> **Instructions to follow**
Lay out every line of the listing below as a Markdown table with two columns, Row and Line, numbering each row and skipping any blank lines. Leave the pictures out of your table.

┄┄┄┄┄┄

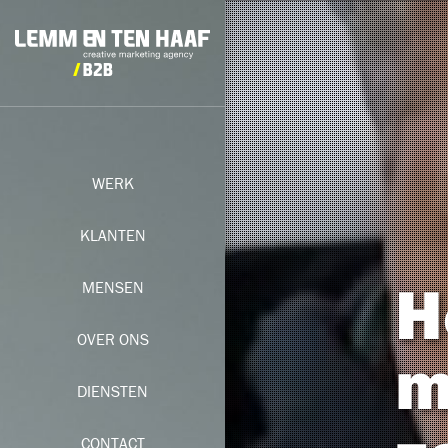
WERK
KLANTEN
H
MENSEN
OVER ONS
m
DIENSTEN
CONTACT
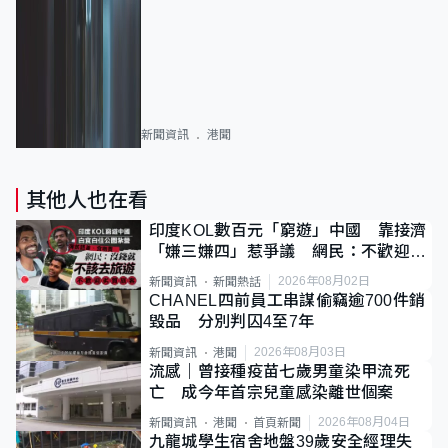
新聞資訊
港聞
其他人也在看
印度KOL數百元「窮遊」中國 靠接濟
「嫌三嫌四」惹爭議 網民：不歡迎劣
質旅客
2026年08月02日
新聞資訊
新聞熱話
CHANEL四前員工串謀偷竊逾700件銷
毀品 分別判囚4至7年
2026年08月03日
新聞資訊
港聞
流感｜曾接種疫苗七歲男童染甲流死
亡 成今年首宗兒童感染離世個案
2026年08月04日
新聞資訊
港聞
首頁新聞
九龍城學生宿舍地盤39歲安全經理失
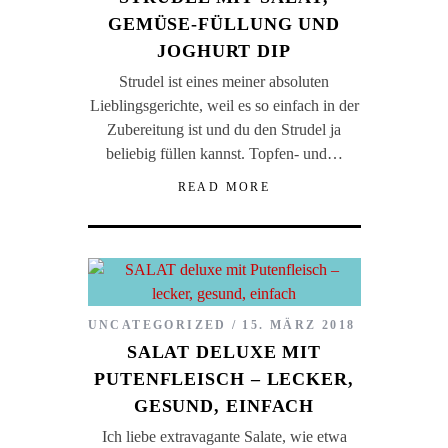
GEMÜSE-FÜLLUNG UND
JOGHURT DIP
Strudel ist eines meiner absoluten
Lieblingsgerichte, weil es so einfach in der
Zubereitung ist und du den Strudel ja
beliebig füllen kannst. Topfen- und…
READ MORE
UNCATEGORIZED
15. MÄRZ 2018
SALAT DELUXE MIT
PUTENFLEISCH – LECKER,
GESUND, EINFACH
Ich liebe extravagante Salate, wie etwa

┄┄┄┄┄┄

> **Problem solution**
| Row | Line |
|---|---|
| 1 | WERK |
| 2 | KLANTEN |
| 3 | H |
| 4 | MENSEN |
| 5 | OVER ONS |
| 6 | m |
| 7 | DIENSTEN |
| 8 | CONTACT |
| 9 | 新聞資訊 |
| 10 | 港聞 |
| 11 | 其他人也在看 |
| 12 | 印度KOL數百元「窮遊」中國 靠接濟 |
| 13 | 「嫌三嫌四」惹爭議 網民：不歡迎劣 |
| 14 | 質旅客 |
| 15 | 2026年08月02日 |
| 16 | 新聞資訊 |
| 17 | 新聞熱話 |
| 18 | CHANEL四前員工串謀偷竊逾700件銷 |
| 19 | 毀品 分別判囚4至7年 |
| 20 | 2026年08月03日 |
| 21 | 新聞資訊 |
| 22 | 港聞 |
| 23 | 流感｜曾接種疫苗七歲男童染甲流死 |
| 24 | 亡 成今年首宗兒童感染離世個案 |
| 25 | 2026年08月04日 |
| 26 | 新聞資訊 |
| 27 | 港聞 |
| 28 | 首頁新聞 |
| 29 | 九龍城學生宿舍地盤39歲安全經理失 |
| 30 | GEMÜSE-FÜLLUNG UND |
| 31 | JOGHURT DIP |
| 32 | Strudel ist eines meiner absoluten |
| 33 | Lieblingsgerichte, weil es so einfach in der |
| 34 | Zubereitung ist und du den Strudel ja |
| 35 | beliebig füllen kannst. Topfen- und… |
| 36 | READ MORE |
| 37 | UNCATEGORIZED |
| 38 | 15. MÄRZ 2018 |
| 39 | SALAT DELUXE MIT |
| 40 | PUTENFLEISCH – LECKER, |
| 41 | GESUND, EINFACH |
| 42 | Ich liebe extravagante Salate, wie etwa |